SUPPLIED DATA =>
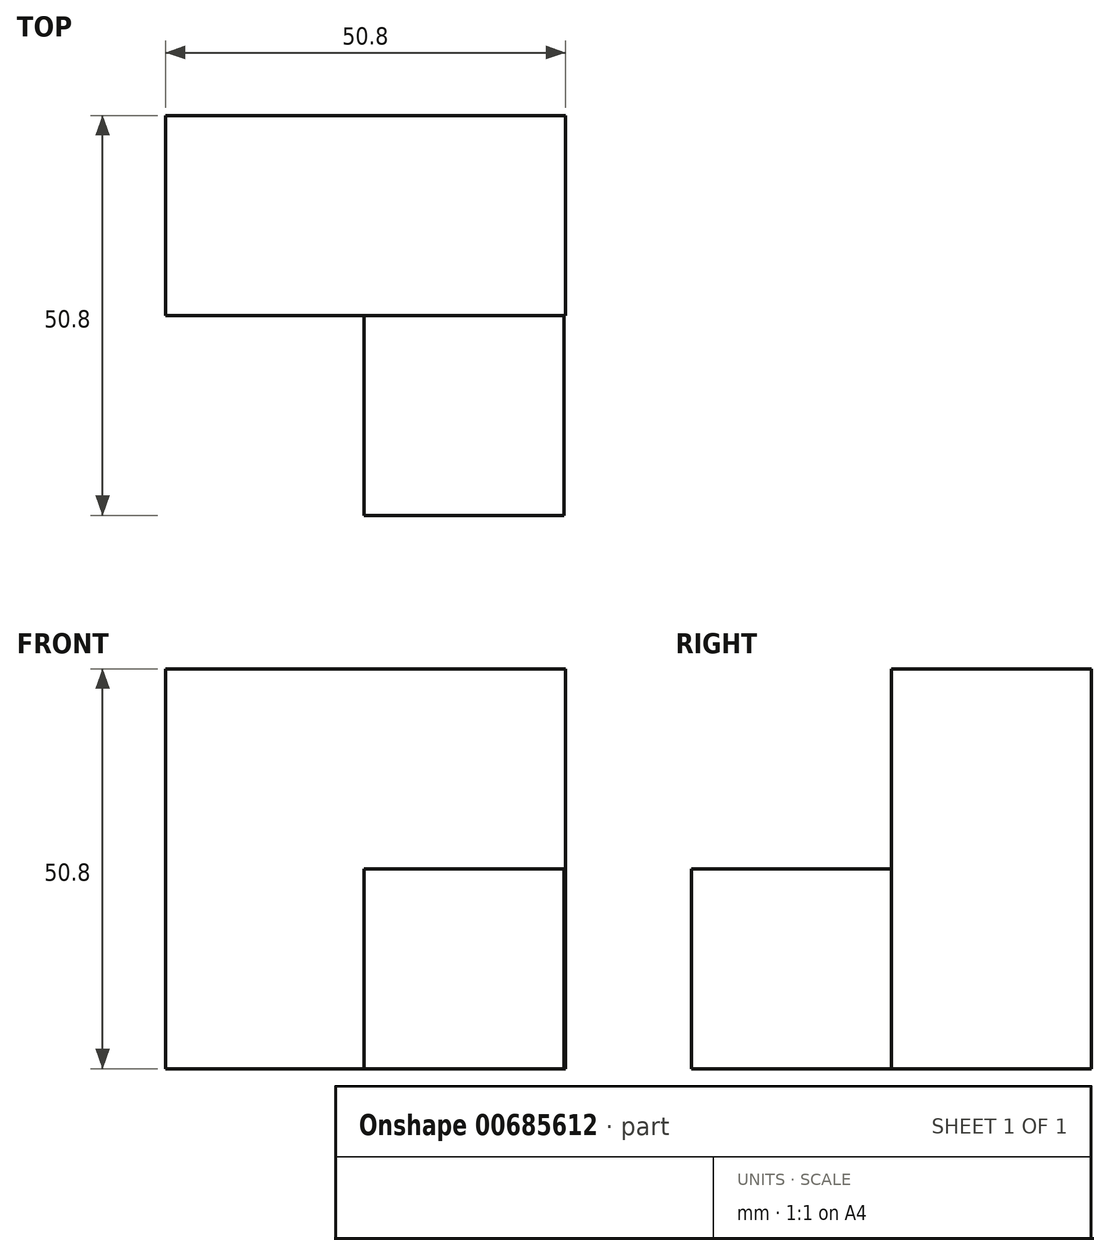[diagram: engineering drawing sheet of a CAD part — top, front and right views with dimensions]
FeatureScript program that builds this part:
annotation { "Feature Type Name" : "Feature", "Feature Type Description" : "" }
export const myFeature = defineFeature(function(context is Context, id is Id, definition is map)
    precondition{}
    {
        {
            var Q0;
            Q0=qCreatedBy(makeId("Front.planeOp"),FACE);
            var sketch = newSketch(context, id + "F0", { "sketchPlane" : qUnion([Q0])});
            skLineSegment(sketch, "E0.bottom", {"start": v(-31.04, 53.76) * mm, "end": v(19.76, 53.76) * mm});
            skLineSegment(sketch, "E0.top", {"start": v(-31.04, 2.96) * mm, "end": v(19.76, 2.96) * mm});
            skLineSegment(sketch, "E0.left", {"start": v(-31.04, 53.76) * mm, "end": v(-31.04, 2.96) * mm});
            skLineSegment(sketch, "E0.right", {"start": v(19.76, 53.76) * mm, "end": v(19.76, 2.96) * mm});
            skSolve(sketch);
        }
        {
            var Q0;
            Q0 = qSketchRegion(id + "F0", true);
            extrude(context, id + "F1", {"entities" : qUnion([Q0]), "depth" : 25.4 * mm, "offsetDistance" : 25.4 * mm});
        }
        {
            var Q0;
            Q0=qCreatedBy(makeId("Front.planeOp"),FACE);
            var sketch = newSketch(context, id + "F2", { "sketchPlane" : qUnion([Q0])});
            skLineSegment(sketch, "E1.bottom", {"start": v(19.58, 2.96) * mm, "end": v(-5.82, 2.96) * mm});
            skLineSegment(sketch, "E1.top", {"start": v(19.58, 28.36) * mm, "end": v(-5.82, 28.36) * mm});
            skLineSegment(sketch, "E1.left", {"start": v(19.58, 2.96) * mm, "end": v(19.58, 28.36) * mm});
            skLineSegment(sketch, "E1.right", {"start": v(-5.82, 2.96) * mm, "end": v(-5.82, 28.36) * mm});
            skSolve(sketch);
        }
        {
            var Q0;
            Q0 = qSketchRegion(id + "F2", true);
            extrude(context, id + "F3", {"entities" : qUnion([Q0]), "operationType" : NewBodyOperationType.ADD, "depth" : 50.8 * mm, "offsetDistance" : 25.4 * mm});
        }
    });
--
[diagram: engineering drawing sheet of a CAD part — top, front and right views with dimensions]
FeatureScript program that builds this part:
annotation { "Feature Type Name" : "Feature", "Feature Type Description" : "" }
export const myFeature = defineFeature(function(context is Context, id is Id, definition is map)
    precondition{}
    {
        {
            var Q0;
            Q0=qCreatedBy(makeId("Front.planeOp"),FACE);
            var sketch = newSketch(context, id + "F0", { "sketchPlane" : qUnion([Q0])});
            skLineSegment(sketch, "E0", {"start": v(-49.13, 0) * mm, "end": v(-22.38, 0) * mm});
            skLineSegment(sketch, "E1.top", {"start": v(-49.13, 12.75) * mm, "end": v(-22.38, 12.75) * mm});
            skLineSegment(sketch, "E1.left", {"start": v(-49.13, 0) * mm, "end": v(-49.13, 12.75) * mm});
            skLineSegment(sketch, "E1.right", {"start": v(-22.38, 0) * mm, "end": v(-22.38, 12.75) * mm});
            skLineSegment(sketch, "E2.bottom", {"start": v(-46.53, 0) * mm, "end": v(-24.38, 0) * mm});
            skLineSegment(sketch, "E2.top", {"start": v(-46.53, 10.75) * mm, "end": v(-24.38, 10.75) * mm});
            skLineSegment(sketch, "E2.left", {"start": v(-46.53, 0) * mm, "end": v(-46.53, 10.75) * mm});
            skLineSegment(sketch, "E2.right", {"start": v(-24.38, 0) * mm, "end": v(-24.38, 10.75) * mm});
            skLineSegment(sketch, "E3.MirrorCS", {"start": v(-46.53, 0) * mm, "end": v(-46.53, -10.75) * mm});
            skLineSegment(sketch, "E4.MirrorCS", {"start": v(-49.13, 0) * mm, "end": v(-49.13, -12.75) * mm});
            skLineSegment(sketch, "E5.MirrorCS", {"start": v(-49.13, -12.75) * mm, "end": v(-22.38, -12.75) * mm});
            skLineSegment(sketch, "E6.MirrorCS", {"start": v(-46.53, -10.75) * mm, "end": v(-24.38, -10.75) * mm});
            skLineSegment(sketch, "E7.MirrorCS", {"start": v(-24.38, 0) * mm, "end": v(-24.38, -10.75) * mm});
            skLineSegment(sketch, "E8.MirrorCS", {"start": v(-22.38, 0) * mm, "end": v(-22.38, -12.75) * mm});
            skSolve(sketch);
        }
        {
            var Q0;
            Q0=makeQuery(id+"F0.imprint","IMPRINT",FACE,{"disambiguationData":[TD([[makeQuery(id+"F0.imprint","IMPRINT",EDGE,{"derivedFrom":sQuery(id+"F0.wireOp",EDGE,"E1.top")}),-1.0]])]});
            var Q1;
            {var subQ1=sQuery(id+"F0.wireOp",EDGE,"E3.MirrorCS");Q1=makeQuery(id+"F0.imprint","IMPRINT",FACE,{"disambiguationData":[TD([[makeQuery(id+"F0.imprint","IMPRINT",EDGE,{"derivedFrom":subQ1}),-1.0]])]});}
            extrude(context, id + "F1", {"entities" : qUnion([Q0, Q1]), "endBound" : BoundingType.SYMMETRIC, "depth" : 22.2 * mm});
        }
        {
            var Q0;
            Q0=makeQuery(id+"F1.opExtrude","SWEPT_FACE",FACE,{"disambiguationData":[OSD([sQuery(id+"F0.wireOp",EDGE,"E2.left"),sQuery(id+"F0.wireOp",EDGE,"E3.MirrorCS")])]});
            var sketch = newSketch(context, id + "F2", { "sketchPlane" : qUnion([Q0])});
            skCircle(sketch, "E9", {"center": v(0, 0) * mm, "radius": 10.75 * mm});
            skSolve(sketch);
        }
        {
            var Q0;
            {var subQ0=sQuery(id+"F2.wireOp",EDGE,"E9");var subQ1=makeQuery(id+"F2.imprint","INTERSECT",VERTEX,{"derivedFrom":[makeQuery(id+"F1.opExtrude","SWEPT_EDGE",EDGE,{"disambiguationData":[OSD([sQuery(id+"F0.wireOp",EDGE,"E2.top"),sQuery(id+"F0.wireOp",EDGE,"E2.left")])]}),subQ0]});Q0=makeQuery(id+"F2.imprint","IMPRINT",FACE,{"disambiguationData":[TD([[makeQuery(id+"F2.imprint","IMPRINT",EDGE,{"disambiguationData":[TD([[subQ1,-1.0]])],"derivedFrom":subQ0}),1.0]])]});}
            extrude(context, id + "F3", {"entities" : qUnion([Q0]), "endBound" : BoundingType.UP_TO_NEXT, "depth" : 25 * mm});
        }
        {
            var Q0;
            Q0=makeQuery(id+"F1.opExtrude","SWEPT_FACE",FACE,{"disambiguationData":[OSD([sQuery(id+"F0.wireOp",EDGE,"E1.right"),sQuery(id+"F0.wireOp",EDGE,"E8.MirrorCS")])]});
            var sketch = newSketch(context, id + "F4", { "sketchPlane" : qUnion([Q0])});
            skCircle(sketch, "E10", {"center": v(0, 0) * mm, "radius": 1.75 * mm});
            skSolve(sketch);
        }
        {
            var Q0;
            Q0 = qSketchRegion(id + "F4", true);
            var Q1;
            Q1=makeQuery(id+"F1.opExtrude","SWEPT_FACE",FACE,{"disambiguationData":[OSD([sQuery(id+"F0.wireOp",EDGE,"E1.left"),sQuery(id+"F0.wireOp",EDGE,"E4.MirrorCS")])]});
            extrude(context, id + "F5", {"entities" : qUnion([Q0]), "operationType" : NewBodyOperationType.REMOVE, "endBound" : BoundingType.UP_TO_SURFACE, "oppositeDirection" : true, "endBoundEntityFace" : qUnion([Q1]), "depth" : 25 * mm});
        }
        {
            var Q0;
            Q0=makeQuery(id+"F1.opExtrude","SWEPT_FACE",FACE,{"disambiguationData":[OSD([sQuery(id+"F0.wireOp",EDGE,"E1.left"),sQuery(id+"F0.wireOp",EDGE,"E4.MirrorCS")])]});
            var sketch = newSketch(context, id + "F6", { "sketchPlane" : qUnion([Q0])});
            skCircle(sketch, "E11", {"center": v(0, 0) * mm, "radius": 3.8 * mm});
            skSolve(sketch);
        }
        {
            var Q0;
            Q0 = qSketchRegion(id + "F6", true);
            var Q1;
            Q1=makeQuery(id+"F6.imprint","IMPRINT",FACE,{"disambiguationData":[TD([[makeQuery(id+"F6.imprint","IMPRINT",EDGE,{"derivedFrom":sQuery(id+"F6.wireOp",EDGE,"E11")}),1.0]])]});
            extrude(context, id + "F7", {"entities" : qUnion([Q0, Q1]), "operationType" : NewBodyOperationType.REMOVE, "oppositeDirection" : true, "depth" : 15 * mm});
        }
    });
==
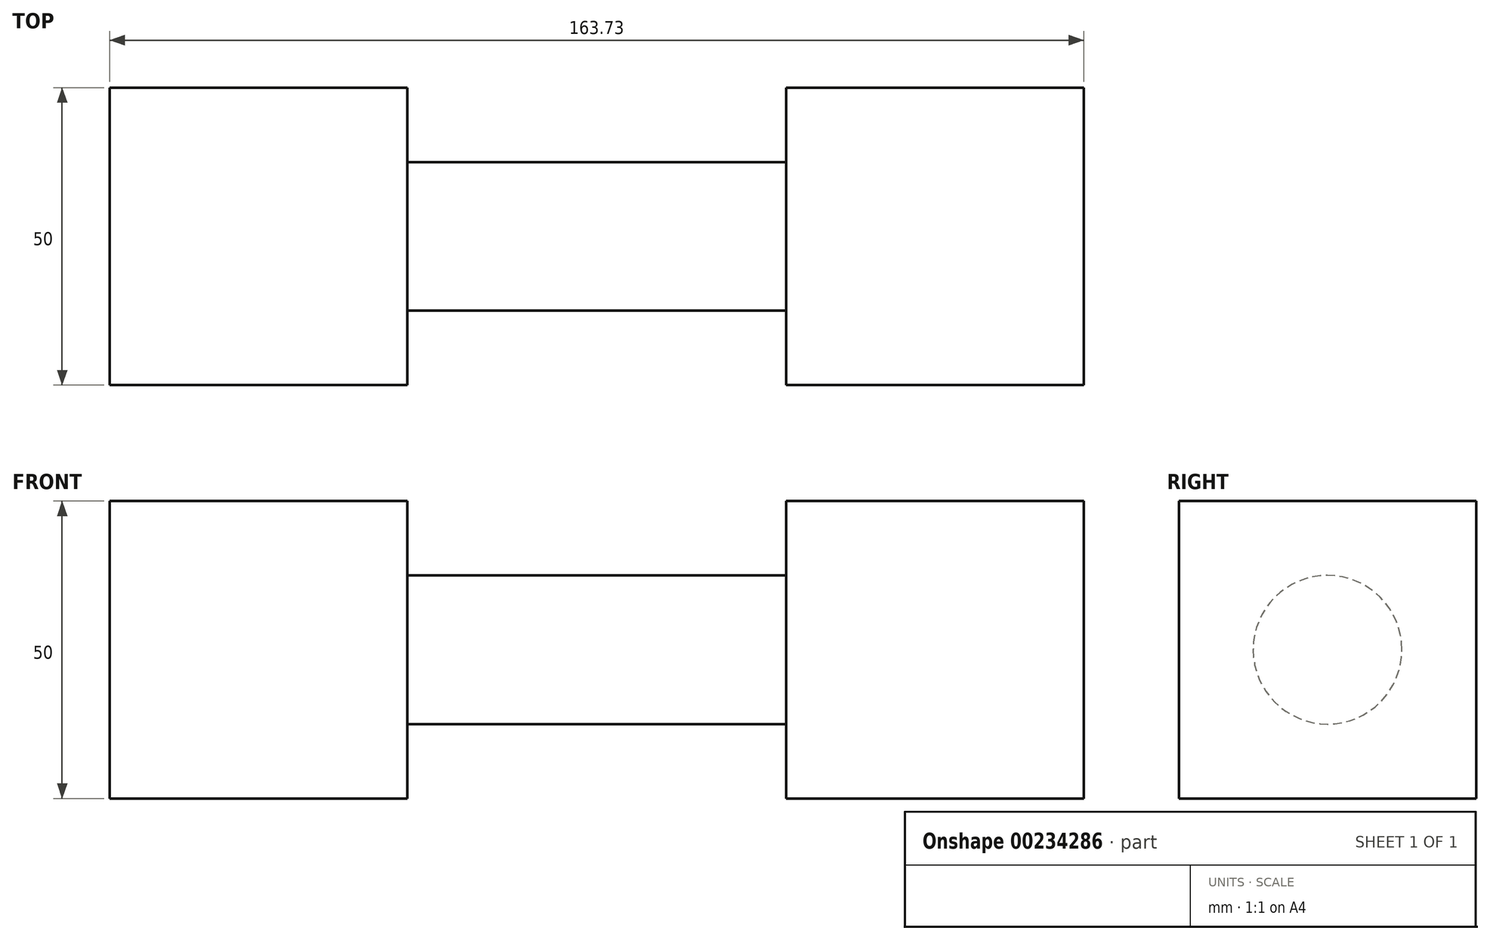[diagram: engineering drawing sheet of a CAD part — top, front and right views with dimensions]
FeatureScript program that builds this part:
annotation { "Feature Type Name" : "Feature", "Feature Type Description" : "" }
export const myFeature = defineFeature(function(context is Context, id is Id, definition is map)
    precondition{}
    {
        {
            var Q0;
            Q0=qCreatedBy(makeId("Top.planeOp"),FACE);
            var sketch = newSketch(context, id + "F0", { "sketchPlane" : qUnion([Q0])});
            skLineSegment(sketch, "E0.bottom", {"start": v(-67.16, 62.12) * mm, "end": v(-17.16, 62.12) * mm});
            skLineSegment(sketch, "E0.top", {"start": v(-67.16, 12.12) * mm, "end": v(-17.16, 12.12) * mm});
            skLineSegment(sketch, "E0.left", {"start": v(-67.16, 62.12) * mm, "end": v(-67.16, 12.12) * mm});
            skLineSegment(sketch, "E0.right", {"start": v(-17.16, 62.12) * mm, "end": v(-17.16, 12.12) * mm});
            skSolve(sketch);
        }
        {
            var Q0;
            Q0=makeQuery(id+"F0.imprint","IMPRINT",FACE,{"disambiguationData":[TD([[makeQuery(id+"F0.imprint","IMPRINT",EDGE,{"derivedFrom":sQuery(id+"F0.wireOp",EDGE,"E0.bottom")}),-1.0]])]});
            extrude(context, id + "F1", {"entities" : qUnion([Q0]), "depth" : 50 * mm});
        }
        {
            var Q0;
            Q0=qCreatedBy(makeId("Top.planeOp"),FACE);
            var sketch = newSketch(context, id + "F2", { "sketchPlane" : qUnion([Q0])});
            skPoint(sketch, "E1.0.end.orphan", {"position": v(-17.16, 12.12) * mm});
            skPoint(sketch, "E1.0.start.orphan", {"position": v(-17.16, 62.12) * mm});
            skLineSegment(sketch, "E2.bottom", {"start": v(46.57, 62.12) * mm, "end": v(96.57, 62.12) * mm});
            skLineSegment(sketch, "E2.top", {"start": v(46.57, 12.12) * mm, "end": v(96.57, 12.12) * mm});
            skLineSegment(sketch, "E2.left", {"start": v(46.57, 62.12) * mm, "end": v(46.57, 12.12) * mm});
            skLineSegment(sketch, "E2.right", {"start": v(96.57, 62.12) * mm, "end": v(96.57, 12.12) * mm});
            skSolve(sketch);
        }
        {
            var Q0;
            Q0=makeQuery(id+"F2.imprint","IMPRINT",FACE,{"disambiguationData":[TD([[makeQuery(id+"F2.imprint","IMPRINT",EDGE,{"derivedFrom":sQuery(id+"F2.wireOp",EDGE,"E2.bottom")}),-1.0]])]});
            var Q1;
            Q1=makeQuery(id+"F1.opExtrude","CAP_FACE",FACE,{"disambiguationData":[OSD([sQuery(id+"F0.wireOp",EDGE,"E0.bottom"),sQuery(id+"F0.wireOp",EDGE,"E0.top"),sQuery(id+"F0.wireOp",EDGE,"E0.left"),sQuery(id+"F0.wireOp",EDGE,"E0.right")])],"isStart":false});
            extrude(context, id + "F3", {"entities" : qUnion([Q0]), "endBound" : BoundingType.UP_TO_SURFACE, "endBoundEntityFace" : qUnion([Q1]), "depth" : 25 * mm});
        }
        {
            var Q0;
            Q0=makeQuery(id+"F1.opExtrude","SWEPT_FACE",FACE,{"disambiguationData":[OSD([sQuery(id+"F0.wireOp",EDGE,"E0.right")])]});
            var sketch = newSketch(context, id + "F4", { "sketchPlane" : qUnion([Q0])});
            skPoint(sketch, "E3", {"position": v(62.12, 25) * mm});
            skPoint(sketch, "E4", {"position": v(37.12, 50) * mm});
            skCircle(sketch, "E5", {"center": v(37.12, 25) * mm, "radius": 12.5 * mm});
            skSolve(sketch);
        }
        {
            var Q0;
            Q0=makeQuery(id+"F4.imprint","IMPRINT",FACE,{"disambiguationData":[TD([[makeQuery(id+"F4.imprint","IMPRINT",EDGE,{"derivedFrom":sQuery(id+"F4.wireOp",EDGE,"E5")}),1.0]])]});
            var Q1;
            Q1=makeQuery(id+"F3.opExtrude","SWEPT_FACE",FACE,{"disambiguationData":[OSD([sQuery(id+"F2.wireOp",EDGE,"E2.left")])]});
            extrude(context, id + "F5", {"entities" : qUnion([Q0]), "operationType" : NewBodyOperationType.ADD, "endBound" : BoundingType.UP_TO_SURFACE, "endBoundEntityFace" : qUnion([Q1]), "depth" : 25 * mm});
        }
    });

THE REQUEST =>
Count the lines in the records that contain the string "oppositeDirection", with case counting, and give only the number.

CORRECT OUTPUT =>
2